This moment of increased public policing now ripens the opportunity for racial profiling, sexual harassment, blackmailing legally vulnerable individuals and other forms of mistreatment, to the detriment of sex workers. Because sex work will inevitably always exist, it is important that we enact proper legislation to prevent these persons from enacting potential harm onto themselves.
Overall, this criminalization of sex work prevents workers from “creating online support communities for themselves, using online platforms to screen clients, to be more in control of their own labor,” Rodríguez explained. So by silencing communication between sex workers online, their ability to assist, advise or offer protection for others in their industry is effectively erased.
Many of these dangers to the sex work community arises out of assumptions about sex work itself — that it is always coerced, nonconsensual, degrading and abusive. The assumption that the sex worker is an eternal victim makes these cases more difficult to treat, as the resulting legislation is rife with this inherent bias.
As Rodríguez examines the intersectionality of race, ethnicity, sexuality and nationality with her work, many of these aforementioned connections between sex work, immigration and politics become much more visible.

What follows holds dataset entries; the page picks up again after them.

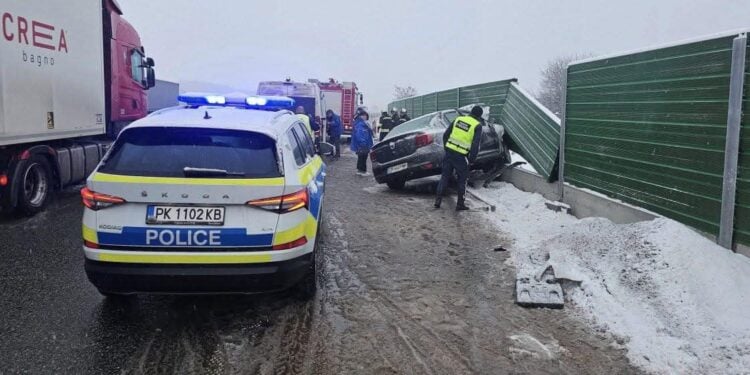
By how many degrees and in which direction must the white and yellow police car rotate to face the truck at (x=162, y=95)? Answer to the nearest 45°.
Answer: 0° — it already faces it

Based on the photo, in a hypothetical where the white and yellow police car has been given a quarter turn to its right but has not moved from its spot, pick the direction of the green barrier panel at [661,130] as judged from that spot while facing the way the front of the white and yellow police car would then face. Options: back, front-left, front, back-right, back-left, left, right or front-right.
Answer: front

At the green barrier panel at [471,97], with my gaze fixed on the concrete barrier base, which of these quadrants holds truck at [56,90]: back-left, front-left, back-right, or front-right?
front-right

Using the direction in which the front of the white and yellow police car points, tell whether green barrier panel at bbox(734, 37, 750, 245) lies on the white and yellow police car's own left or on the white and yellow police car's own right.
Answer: on the white and yellow police car's own right

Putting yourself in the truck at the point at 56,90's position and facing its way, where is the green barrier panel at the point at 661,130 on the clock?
The green barrier panel is roughly at 3 o'clock from the truck.

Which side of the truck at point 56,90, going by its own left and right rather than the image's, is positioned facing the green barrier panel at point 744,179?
right

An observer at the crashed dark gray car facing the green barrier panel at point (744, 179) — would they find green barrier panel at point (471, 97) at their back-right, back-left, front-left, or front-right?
back-left

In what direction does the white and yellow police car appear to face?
away from the camera

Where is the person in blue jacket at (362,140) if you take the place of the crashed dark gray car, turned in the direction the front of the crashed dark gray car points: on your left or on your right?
on your left

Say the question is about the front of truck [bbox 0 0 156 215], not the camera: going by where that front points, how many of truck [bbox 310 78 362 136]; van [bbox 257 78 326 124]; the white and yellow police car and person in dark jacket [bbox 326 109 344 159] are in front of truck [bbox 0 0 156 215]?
3

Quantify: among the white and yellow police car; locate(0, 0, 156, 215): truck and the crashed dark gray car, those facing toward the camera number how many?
0

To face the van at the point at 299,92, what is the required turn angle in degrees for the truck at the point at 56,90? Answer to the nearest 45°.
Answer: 0° — it already faces it

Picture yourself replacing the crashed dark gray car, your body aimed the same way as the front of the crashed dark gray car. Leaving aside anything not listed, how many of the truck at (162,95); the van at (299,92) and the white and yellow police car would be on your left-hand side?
2

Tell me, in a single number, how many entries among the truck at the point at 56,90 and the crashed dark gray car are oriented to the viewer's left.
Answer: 0

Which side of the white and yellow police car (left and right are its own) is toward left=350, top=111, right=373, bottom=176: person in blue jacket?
front

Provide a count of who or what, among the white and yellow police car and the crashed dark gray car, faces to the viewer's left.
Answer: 0

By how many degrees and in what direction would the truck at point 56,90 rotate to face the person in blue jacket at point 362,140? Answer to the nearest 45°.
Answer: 0° — it already faces them

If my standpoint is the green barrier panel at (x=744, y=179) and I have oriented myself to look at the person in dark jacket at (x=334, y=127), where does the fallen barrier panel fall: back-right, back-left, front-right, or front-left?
front-right
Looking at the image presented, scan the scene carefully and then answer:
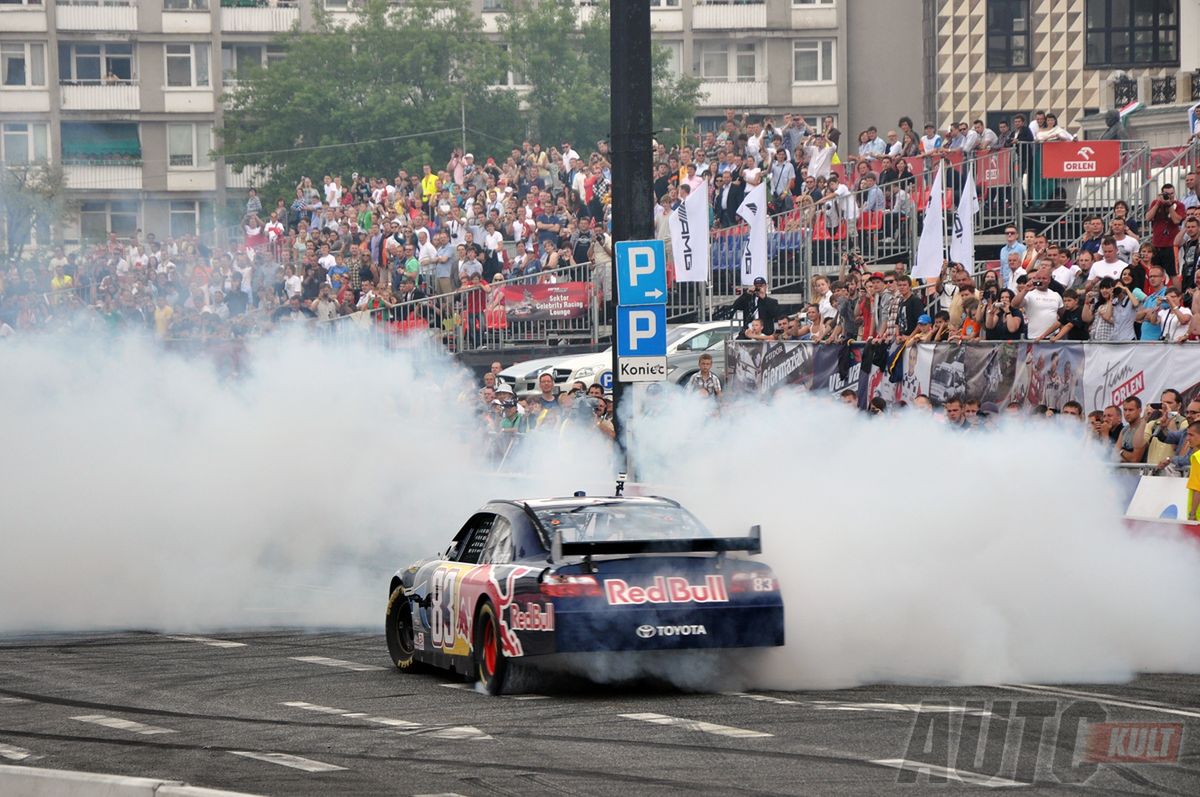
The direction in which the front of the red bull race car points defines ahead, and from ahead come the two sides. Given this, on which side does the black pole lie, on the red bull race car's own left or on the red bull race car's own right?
on the red bull race car's own right

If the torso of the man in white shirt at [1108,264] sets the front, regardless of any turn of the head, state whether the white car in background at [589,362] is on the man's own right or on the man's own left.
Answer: on the man's own right

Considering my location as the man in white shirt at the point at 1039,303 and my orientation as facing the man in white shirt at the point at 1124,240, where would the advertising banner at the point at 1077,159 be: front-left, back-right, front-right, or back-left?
front-left

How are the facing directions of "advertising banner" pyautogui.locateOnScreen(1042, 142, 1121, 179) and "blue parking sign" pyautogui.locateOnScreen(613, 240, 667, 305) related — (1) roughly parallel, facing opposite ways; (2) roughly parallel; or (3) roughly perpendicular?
roughly parallel

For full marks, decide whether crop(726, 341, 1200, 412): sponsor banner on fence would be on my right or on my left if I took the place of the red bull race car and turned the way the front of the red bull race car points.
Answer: on my right

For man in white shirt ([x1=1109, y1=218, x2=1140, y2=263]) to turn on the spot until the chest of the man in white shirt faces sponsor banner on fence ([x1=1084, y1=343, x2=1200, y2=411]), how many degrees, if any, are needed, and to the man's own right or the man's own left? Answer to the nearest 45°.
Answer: approximately 45° to the man's own left

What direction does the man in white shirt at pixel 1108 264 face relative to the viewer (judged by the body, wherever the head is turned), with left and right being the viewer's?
facing the viewer

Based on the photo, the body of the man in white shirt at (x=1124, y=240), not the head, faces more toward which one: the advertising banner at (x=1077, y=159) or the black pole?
the black pole

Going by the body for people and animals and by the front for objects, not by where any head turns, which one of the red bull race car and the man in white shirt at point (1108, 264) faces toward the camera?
the man in white shirt

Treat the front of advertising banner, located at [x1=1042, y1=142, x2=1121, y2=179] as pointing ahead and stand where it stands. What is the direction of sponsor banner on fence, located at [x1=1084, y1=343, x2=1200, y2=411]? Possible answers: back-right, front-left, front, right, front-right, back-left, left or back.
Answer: front

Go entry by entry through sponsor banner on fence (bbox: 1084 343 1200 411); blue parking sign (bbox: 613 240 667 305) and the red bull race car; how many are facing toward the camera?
2

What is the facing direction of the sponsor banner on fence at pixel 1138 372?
toward the camera

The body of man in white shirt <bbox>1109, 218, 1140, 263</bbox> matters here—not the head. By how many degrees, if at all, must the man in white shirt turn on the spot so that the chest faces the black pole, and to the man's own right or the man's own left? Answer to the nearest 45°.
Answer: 0° — they already face it

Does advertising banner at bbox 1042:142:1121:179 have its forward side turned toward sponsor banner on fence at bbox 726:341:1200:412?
yes

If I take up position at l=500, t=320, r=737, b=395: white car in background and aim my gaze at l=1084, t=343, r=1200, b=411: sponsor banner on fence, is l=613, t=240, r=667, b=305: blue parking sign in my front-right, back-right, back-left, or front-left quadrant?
front-right

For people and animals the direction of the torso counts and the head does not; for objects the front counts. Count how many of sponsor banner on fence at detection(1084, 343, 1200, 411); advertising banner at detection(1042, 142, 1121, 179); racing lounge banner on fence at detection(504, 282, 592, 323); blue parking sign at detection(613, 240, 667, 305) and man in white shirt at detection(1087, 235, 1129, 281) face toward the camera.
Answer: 5

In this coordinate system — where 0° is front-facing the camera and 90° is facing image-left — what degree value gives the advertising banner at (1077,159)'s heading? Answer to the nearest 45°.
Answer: approximately 0°

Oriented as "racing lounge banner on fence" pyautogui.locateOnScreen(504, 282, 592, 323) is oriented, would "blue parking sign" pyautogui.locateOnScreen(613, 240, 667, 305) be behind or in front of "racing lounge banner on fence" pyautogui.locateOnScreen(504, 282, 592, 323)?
in front
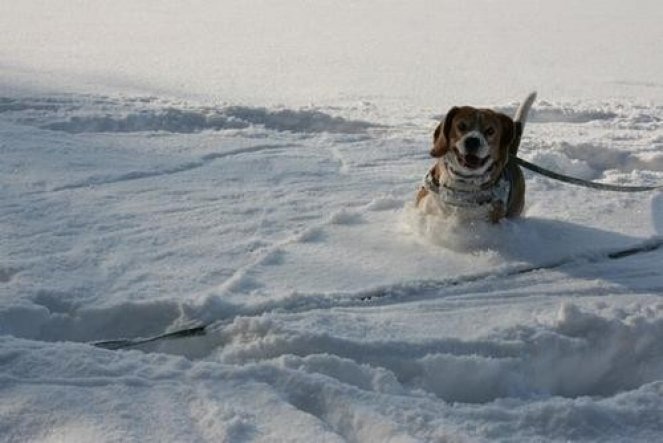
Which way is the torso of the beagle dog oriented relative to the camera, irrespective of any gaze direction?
toward the camera

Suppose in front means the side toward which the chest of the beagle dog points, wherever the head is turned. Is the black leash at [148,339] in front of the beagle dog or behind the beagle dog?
in front
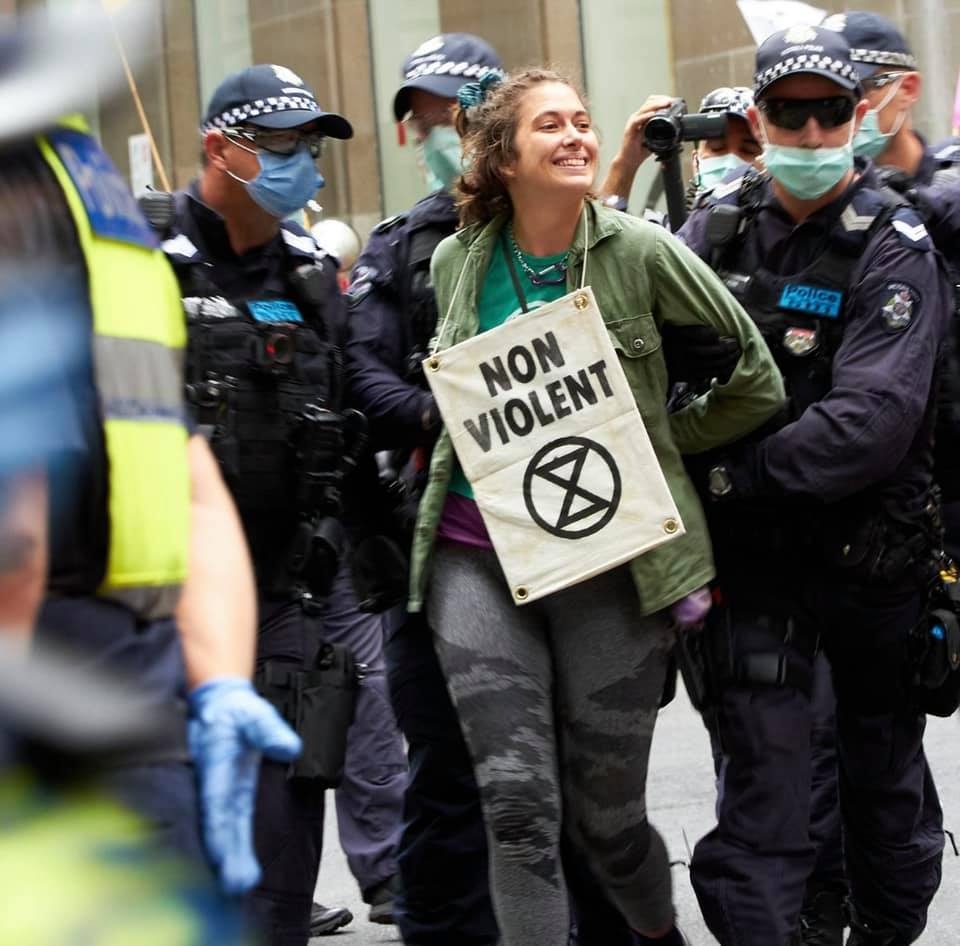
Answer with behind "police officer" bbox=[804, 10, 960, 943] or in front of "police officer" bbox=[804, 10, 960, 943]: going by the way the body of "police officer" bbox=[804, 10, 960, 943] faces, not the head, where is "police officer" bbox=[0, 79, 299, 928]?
in front

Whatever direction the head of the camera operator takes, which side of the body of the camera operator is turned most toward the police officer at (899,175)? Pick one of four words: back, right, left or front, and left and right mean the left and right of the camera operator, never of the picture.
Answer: left

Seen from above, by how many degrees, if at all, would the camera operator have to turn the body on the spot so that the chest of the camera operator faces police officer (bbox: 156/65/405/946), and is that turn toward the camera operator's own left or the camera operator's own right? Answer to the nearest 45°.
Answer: approximately 45° to the camera operator's own right

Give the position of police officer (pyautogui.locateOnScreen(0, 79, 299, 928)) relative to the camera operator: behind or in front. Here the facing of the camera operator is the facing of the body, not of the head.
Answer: in front

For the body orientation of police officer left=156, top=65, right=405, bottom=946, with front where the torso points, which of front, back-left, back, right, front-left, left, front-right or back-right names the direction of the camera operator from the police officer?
left

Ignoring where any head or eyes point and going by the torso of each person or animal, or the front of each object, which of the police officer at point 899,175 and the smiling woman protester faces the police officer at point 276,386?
the police officer at point 899,175

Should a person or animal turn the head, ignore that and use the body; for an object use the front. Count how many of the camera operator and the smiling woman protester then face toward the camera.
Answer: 2
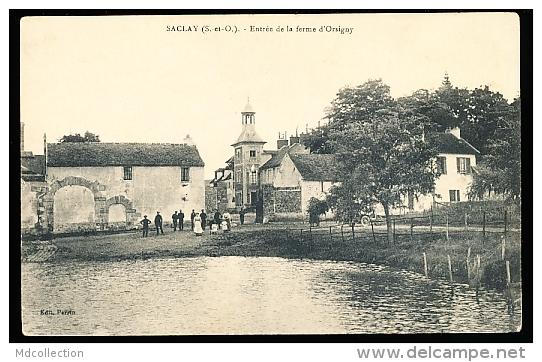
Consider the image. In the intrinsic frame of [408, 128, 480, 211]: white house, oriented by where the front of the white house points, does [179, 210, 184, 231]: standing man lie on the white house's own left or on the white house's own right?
on the white house's own right

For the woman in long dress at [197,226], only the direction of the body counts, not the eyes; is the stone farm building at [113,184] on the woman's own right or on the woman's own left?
on the woman's own right

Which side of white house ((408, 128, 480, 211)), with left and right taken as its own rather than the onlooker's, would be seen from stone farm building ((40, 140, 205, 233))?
right

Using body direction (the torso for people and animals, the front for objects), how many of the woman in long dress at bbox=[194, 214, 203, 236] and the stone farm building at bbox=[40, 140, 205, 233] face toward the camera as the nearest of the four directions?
2

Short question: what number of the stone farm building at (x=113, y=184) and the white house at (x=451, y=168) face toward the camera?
2
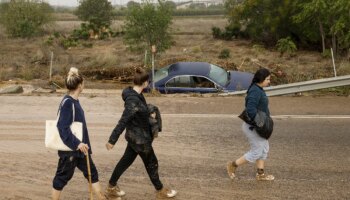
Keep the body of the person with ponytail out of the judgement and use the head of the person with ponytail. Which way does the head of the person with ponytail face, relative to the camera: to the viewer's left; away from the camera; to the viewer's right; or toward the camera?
to the viewer's right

One of the more frightening aspects of this law that goes unnoticed is that SESTA and FOSTA enable internet censorship beyond sexual trafficking. Because the definitions of sex and sex work are vague within this piece of enacted legislation, internet providers are able to censor and suppress content beyond what the authors of this act may have intended.
“It’s a dangerous moment in internet — done in the name of protecting people…” — Juana María Rodríguez
“In my last book, I was writing about a performance artist, and a lot of her performance art is very sexual, really charged. … But she had her portfolio up on WordPress, and huge chunks of her portfolio that document her artistic practice are now being censored. So from censoring artists to censoring performers to censoring academics. It’s a dangerous moment in internet — done in the name of protecting people,” Rodríguez said.
It begs the question: We are sacrificing the democracy of the internet for an insubstantial guise of protection — at what cost?
Nearly all forms of labor are monetized, capitalized and exchanged for profit, and sex work is no special case. Sex work, as Rodríguez notes in her research, has always been placed under undue scrutiny as a criminal labor sector. The stereotypical images that we conflate with sex work and our assumptions of what this work looks like create grounds for sexual harassment and racial profiling of sex workers today. It is for these reasons that Rodríguez is evaluating how society at large views sex work — so that our modern treatment of these issues may be more informed.
Although this humanities research project might read to many as a niche project in a small ethnic studies department, its cultural, political and technological implications loom large. While this research might not always make the headlines, its placement in dailies does not deny its significance.
Let not this history be unwritten — or repeated.